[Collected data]
________________

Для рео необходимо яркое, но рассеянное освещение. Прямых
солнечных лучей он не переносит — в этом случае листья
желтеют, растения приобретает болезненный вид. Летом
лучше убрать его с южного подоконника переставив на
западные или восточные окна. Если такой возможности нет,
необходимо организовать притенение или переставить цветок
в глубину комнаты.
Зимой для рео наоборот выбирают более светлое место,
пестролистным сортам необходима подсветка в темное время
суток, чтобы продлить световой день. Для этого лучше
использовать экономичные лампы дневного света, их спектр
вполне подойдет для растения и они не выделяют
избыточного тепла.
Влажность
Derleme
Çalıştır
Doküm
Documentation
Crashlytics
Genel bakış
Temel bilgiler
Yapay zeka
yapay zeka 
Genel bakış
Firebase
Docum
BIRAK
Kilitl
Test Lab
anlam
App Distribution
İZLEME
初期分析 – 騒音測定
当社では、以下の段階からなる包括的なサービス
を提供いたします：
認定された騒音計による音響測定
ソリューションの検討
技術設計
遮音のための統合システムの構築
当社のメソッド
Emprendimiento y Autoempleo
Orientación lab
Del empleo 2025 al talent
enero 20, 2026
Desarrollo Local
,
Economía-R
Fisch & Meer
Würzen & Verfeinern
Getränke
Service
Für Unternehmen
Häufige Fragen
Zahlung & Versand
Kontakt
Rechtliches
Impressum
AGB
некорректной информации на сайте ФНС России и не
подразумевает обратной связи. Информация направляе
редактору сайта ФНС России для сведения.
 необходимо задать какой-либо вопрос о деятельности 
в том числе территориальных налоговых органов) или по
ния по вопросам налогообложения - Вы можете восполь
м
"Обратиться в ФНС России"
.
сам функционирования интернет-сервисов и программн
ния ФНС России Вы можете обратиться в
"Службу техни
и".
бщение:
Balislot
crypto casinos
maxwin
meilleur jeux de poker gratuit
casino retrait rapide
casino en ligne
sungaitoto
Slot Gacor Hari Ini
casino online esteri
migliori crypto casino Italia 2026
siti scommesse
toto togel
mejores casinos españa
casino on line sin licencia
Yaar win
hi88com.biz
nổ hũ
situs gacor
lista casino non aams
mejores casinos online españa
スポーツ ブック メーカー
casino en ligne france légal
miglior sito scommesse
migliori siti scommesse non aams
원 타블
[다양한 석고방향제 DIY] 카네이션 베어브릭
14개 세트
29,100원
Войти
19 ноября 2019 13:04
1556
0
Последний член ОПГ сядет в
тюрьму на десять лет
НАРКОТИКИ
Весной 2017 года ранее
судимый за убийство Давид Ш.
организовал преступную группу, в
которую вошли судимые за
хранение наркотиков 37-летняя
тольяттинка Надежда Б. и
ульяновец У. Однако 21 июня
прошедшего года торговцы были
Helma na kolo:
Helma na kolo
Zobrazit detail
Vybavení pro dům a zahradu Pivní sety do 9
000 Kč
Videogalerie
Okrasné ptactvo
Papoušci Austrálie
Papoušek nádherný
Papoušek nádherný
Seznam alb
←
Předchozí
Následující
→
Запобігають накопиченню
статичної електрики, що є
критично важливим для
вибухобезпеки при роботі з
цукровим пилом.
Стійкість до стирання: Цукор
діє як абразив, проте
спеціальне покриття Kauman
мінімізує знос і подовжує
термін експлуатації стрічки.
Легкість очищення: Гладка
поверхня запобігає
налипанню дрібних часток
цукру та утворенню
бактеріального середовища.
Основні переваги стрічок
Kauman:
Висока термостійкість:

________________

Copy every one of the lines above, keeping each one unchanged.

> [Exercise solution]:
Для рео необходимо яркое, но рассеянное освещение. Прямых
солнечных лучей он не переносит — в этом случае листья
желтеют, растения приобретает болезненный вид. Летом
лучше убрать его с южного подоконника переставив на
западные или восточные окна. Если такой возможности нет,
необходимо организовать притенение или переставить цветок
в глубину комнаты.
Зимой для рео наоборот выбирают более светлое место,
пестролистным сортам необходима подсветка в темное время
суток, чтобы продлить световой день. Для этого лучше
использовать экономичные лампы дневного света, их спектр
вполне подойдет для растения и они не выделяют
избыточного тепла.
Влажность
Derleme
Çalıştır
Doküm
Documentation
Crashlytics
Genel bakış
Temel bilgiler
Yapay zeka
yapay zeka 
Genel bakış
Firebase
Docum
BIRAK
Kilitl
Test Lab
anlam
App Distribution
İZLEME
初期分析 – 騒音測定
当社では、以下の段階からなる包括的なサービス
を提供いたします：
認定された騒音計による音響測定
ソリューションの検討
技術設計
遮音のための統合システムの構築
当社のメソッド
Emprendimiento y Autoempleo
Orientación lab
Del empleo 2025 al talent
enero 20, 2026
Desarrollo Local
,
Economía-R
Fisch & Meer
Würzen & Verfeinern
Getränke
Service
Für Unternehmen
Häufige Fragen
Zahlung & Versand
Kontakt
Rechtliches
Impressum
AGB
некорректной информации на сайте ФНС России и не
подразумевает обратной связи. Информация направляе
редактору сайта ФНС России для сведения.
 необходимо задать какой-либо вопрос о деятельности 
в том числе территориальных налоговых органов) или по
ния по вопросам налогообложения - Вы можете восполь
м
"Обратиться в ФНС России"
.
сам функционирования интернет-сервисов и программн
ния ФНС России Вы можете обратиться в
"Службу техни
и".
бщение:
Balislot
crypto casinos
maxwin
meilleur jeux de poker gratuit
casino retrait rapide
casino en ligne
sungaitoto
Slot Gacor Hari Ini
casino online esteri
migliori crypto casino Italia 2026
siti scommesse
toto togel
mejores casinos españa
casino on line sin licencia
Yaar win
hi88com.biz
nổ hũ
situs gacor
lista casino non aams
mejores casinos online españa
スポーツ ブック メーカー
casino en ligne france légal
miglior sito scommesse
migliori siti scommesse non aams
원 타블
[다양한 석고방향제 DIY] 카네이션 베어브릭
14개 세트
29,100원
Войти
19 ноября 2019 13:04
1556
0
Последний член ОПГ сядет в
тюрьму на десять лет
НАРКОТИКИ
Весной 2017 года ранее
судимый за убийство Давид Ш.
организовал преступную группу, в
которую вошли судимые за
хранение наркотиков 37-летняя
тольяттинка Надежда Б. и
ульяновец У. Однако 21 июня
прошедшего года торговцы были
Helma na kolo:
Helma na kolo
Zobrazit detail
Vybavení pro dům a zahradu Pivní sety do 9
000 Kč
Videogalerie
Okrasné ptactvo
Papoušci Austrálie
Papoušek nádherný
Papoušek nádherný
Seznam alb
←
Předchozí
Následující
→
Запобігають накопиченню
статичної електрики, що є
критично важливим для
вибухобезпеки при роботі з
цукровим пилом.
Стійкість до стирання: Цукор
діє як абразив, проте
спеціальне покриття Kauman
мінімізує знос і подовжує
термін експлуатації стрічки.
Легкість очищення: Гладка
поверхня запобігає
налипанню дрібних часток
цукру та утворенню
бактеріального середовища.
Основні переваги стрічок
Kauman:
Висока термостійкість:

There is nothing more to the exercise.